══ Excerto

O chilrear dos pássaros foi substituído pelo metálico e ululante som das aeronaves. Pouco depois eram já as sirenes dos carros dos bombeiros. Instalou-se a aflição total na aldeia. Cristina Rodrigues, de 62 anos, ainda tem as marcas no corpo dessa desorientação. Partiu a cabeça, esfolou o joelho.
Mas não era com ela que estava preocupada. Era com o marido, cego e com cinco AVC no corpo. Não parou para trás e para a frente. Primeiro: pôr o companheiro em segurança. Ela que mora na parte de baixo da povoação teve de subir até lá acima para o deixar na associação da terra. E depois descer. Tinha que proteger a casa. Foi muita coisa ao mesmo tempo.
“Aquilo começou ali por detrás e depois foi uma coisa por demais. Eu e estas vizinhas, que são todas velhotas, estávamos todos a tentar ajudar”, conta Cristina. Felizmente, essa solidariedade chegou para que ninguém perdesse mais do que uns montes ardidos ou uns barracos.

════
══ Dados do exercício

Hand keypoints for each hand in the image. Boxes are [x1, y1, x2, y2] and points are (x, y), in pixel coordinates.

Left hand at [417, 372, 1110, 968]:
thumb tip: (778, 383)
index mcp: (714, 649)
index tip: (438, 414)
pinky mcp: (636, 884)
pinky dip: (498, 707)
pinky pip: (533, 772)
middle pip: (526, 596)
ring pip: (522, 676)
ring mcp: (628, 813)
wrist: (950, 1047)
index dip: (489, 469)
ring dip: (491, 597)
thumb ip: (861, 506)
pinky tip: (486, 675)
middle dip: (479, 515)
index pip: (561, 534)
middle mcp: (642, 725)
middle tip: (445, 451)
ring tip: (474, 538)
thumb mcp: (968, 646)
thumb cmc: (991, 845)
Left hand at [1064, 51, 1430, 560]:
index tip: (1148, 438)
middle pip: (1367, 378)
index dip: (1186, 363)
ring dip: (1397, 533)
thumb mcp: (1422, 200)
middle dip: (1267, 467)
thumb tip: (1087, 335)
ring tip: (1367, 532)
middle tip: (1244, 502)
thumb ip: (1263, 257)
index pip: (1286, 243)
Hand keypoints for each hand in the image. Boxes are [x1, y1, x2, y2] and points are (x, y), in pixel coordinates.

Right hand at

════
══ Dados do exercício

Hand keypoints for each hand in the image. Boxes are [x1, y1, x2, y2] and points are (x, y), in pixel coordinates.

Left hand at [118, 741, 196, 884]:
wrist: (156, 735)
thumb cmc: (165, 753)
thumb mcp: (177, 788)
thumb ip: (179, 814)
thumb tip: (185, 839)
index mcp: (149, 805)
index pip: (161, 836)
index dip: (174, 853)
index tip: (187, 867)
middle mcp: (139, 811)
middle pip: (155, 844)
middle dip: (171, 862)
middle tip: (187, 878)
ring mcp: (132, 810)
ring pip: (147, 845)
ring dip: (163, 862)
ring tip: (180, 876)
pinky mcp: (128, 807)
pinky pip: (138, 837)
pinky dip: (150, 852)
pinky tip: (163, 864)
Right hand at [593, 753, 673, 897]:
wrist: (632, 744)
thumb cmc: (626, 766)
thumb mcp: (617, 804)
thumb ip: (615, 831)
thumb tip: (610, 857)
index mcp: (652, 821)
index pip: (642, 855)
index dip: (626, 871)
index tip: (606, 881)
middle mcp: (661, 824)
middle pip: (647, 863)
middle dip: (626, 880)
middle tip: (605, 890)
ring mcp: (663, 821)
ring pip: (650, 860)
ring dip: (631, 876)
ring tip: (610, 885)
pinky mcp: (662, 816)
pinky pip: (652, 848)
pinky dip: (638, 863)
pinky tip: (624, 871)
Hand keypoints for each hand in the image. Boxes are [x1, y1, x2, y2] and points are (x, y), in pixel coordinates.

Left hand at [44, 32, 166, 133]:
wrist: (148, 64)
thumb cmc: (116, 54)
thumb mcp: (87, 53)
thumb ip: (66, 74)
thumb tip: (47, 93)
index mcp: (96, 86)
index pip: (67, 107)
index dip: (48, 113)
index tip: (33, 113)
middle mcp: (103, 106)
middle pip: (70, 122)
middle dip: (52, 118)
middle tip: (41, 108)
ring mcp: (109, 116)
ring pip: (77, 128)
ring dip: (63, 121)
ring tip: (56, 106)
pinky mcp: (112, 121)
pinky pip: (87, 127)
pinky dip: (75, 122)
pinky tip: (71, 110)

════

- **Questões de estudo**
1: Reproduza fielmente, do excerto sobre o incêndio na aldeia, o trecho que vai de "O chilrear dos" até "ao mesmo tempo.".
2: Prossiga o excerto sobre o incêndio na aldeia a partir do ponto em que termina.
Os registos não desempenham qualquer papel no que aqui se pede.

- **Respostas numeradas**
1:
O chilrear dos pássaros foi substituído pelo metálico e ululante som das aeronaves. Pouco depois eram já as sirenes dos carros dos bombeiros. Instalou-se a aflição total na aldeia. Cristina Rodrigues, de 62 anos, ainda tem as marcas no corpo dessa desorientação. Partiu a cabeça, esfolou o joelho.
Mas não era com ela que estava preocupada. Era com o marido, cego e com cinco AVC no corpo. Não parou para trás e para a frente. Primeiro: pôr o companheiro em segurança. Ela que mora na parte de baixo da povoação teve de subir até lá acima para o deixar na associação da terra. E depois descer. Tinha que proteger a casa. Foi muita coisa ao mesmo tempo.

2:
São os únicos prejuízos no local em que a PJ acredita que começou o incêndio, graças a uma trovoada seca, que devastou tudo o que lhe apareceu pela frente: aldeias, casas, carros, terrenos, animais. E vidas humanas, 64, segundo o balanço oficial divulgado pelas 20h09 de segunda-feira, dia 19 e segundo dia de luto nacional.
Foi aqui que começou a tragédia, mas em Escalos Fundeiros ainda se vê algum verde, ao contrário das povoações por onde o fogo, já com mais combustível, arrasou tudo por onde passou. Uma constatação que valida aquilo que muitos peritos dizem: a de que a zona onde começa o fogo não é a mais afectada.
Ciência e suspeitas
Se a Judiciária garante que se baseia em critérios científicos para dizer que não houve mão criminosa nesta tragédia, em Escalos Fundeiros a ciência levanta muitas dúvidas.
“Queria desmentir o que a comunicação social diz acerca da tempestade. Não houve relâmpago, quando já tinha ardido tudo é que vieram os relâmpagos. Hoje, houve relâmpagos bem maiores. Havia fogo por todo o lado. Era ali em cima, era em baixo, à frente. Tudo no espaço de minutos. Questionem o que andavam a fazer três avionetas na sexta-feira. Toda a gente as viu”, suspeita Vanda, de 48 anos.
Não é a única que duvida da primeira tese oficial. Muitos dos que ali se cruzam com um carro de um meio de comunicação social pedem para parar. E todos dizem mais ou menos o mesmo: “Não acredite no que eles dizem, isto foi mão criminosa.”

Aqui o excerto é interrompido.